#### [PROMPT]
State the number of lines in the records beneath that hold the word "Pack", and add nothing.
___ DATA PROVIDED
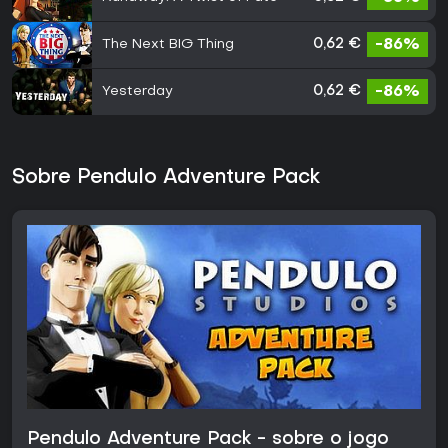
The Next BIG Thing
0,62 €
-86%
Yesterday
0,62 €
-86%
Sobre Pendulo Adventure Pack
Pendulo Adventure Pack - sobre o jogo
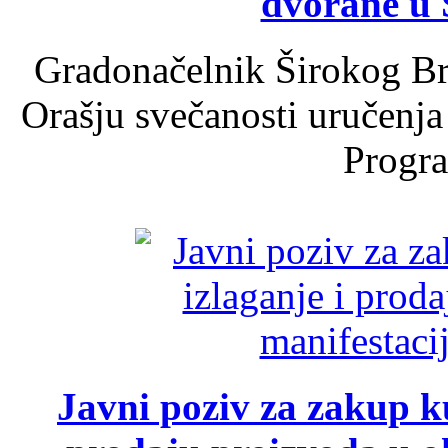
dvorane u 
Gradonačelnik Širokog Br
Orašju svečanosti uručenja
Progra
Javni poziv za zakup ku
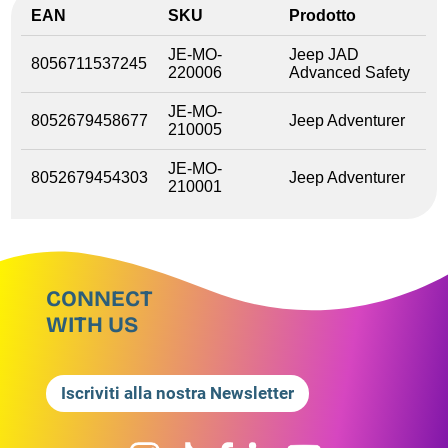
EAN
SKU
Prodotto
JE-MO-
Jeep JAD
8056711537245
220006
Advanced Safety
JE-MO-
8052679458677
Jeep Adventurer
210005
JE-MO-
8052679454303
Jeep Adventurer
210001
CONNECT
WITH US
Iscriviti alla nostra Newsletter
______
#### [ANSWER TO THIS TASK]
2